Antes dos Tantra existiram grandes bandas de Progressivo, os Kama Sutra e os Ephedra. Não perdia um concerto destes últimos. Já tinha visto ao vivo os The Byrds, Frank Zappa, Pink Floyd, Supertramp, Mahavishnu Orchestra, Hawkwind, mas no “top one” das bandas que vi ao vivo estão os Ephedra. Além dos Tantra, era o rock mais bonito que se fazia em Portugal. Menos a meu gosto, mais para o lado dos Van Der Graaf Generator e King Crimson, havia os Kama Sutra e os Ara-Zen. Depois dessas bandas surgiram os Anangaranga e uns assomos mais pró-sinfónicos dos Beatnicks pós-Tantra.
O que tinham os Tantra a mais do que a concorrência?
Acima de tudo, determinação e trabalho. Durante três, quatro anos, trabalhámos 8 a 12 horas por dia, incluindo sábados. E estava lá eu, que tenho tendência para lutar pelas coisas, para não deixar que haja o mínimo esforço estúpido. O defeito de muitas bandas portuguesas é perderem muita energia em discussõezinhas, parvoeiras e tricas. Onde eu estou não há tricas. Também pertencíamos a um meio burguês que nos permitiu ter algum apoio, embora tivéssemos pago todo o nosso material com um empréstimo bancário, pago até ao último tostão.
Concorda com quem chamava aos Tantra os “Genesis portugueses”?
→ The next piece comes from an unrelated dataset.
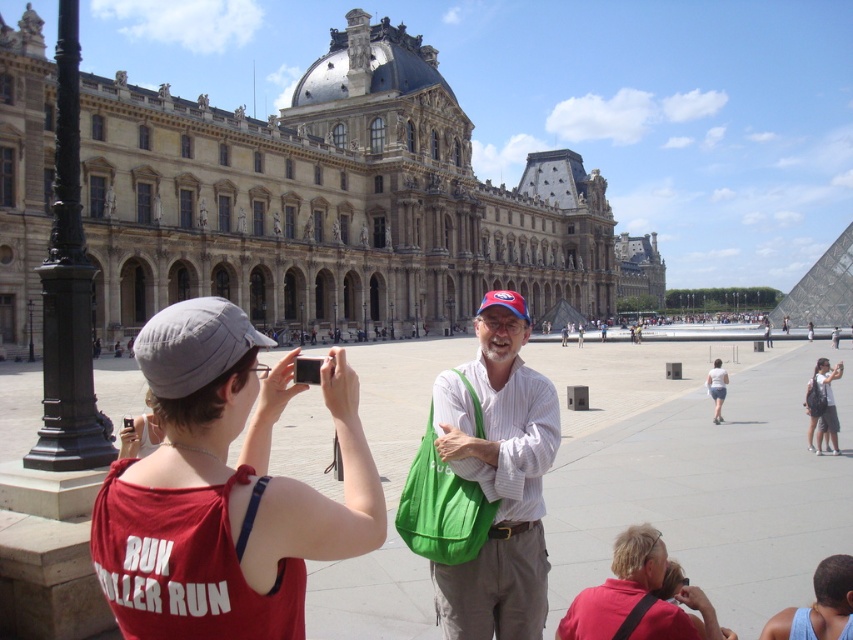
What is located at the coordinates point (819,605)?

The blue tank top at lower right is located at point (819,605).

In the scene shown: You are a photographer positioned in front of the Louvre Museum. You notice two people in the scene wearing a red cotton tank top at center and a matte white shirt at center. Which individual should you focus on to capture a clearer image of their clothing details?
Não. Mas nunca me chateou. Era uma visão curta das coisas, apenas se reparava nos pormenores. É o mesmo dizer que o Mahler sofreu influência de Beethoven e Bach e que, por esse motivo, eram iguais. Todos aprendemos uns com os outros. Uma das coisas que me dá mais prazer, é ler nos “sites” de Progressivo que os Tantra não se parecem com ninguém.
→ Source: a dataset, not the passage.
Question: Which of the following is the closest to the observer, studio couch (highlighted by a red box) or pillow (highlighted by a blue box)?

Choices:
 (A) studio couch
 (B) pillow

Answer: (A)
Frodo, a personagem tirada de “O Senhor dos Anéis”, volta a estar presente em “Terra”. O recente interesse pela obra de Tolkien teve influência nesse regresso?
As pessoas achavam que o Manuel Cardoso, por fazer meditação, devia ser uma determinada personagem. Inventei o meu próprio Frodo. O Frodo tinha uma qualidade que existe em todos nós: é um herói, falha imenso e precisa dos outros. Hoje continuo a ser Frodo. Gostaria muito de poder dizer que sou o Gandalf, mas não sou. E se alguma vez na vida chegar a ser o Gandalf, o feiticeiro, serei sempre o “cinzento” e não o “branco”.